───── Metin parçası ─────

Prof. Dr. Korkmaz: “Program dünün öğretileriyle bugünün çocuklarını geleceğe hazırlamaya çalışıyor…” Prof. Dr. Özdemir: ”Vurgulanan değerlerin kimin gözünden yorumlanacağı önemli tartışma konusu…”
Hiç bitmeyen mücadele alanlarından eğitim yine ülkenin gündeminde. Bu defa, Milli Eğitim Bakanlığı’nın askıya çıkardığı, Türkiye Yüzyılı Maarif Modeli adlı eğitim-öğretim programı tartışılıyor. Aslında sağlıklı tartışmak için fırsat penceresi küçük. Okul öncesi, ilkokul, ortaokul ve lisede önümüzdeki dönemden itibaren geçerli olacak programın metni 3 bin 494 sayfa. Kamuoyunun itiraz ve görüşlerini bakanlığa iletmesi için de yedi gün tanındı. Bir A4 sayfasının ortalama 2 dakikada okunduğu varsayılırsa yeni modeli okumak 6 bin 988 dakika yani 116 saat sürüyor. Bir kişinin hiç ara vermeden tüm dokümanları okuması için yaklaşık 5 güne ihtiyacı var.
Programda yapılan belli başlı değişikliklere gelince… Öncelikle “sadeleşme” ifadesi öne çıktı. Bakanlık, hangileri olduğunu belirtmediği bazı ülkeleri incelediğini ve Türkiye’deki programın yüzde 50 daha ağır olduğunu açıkladı. Bu nedenle yüzde 35 oranında sadeleşmeye gidildi.

─────

### [Çalışmanın amacı]
Türkiye Yüzyılı Maarif Modeli tartışmasını ele alan yazıyı son cümlesinden sonrası için sürdürür müsünüz?

───── Veri bloğu ─────

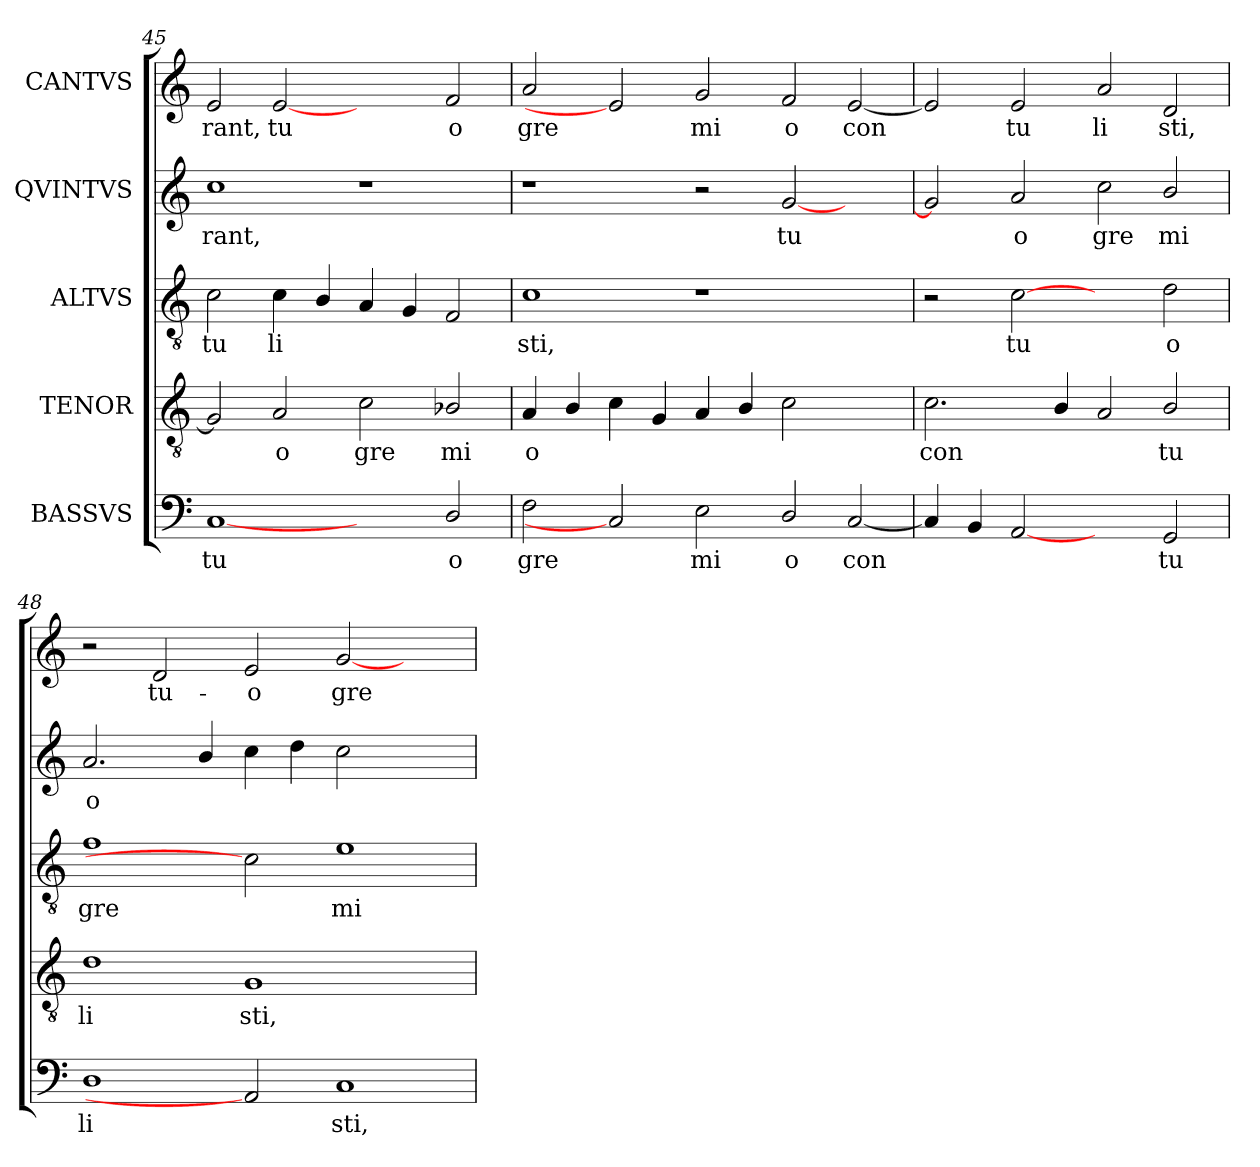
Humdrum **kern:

─────

### [Yanıt]
Bilim yerine ilim
Bunun dışında, matematikten integral tümüyle çıkarıldı. Din kültürü ve ahlak bilgisi derslerinin fen bilgisine de değinilerek işlenmesine karar verildi. Bilim yerine “ilim” kavramı ve öğrencilerin “manevi eğitimi” öne çıkarıldı unsurlar. İnkılap Tarihi ve Atatürkçülük dersi konularından biri ise artık “Cumhurbaşkanlığı Hükümet Sistemi”.
Hangi derslerde ne yenilikler var?
Matematik
Sayısal mantık çıkarıldı köklü sayılar liseye geçti
- İlkokulda 4 işlem artık ayrı başlıklar altında değil bir arada gösterilecek.
- Kesirler, zaman, ölçme araçları ile işlemler ve takvim okuma gibi konular artık 2’nci sınıfta işlenecek.
- Alan ölçme konusu ilkokuldan kaldırıldı.
- Köklü sayılarla işlemler ortaokulda değil lisede gösterilecek.
- 10’uncu sınıf konusu olan fonksiyona 8. sınıftan itibaren yer verilecek.
- 9’uncu ve 10’uncu sınıf temalarına alınan algoritma da programda ilk defa yer buldu.
- Lisede işlenen integral, “işlem odaklı olması” gerekçesiyle programdan çıkarıldı.
- Limit ve türev ise daha detaylı işlenecek.
- 9’uncu sınıfın ilk konusu olan mantık, hazırlık sınıfına alındı ve sayısal mantık kısmı da içerikten çıkarıldı.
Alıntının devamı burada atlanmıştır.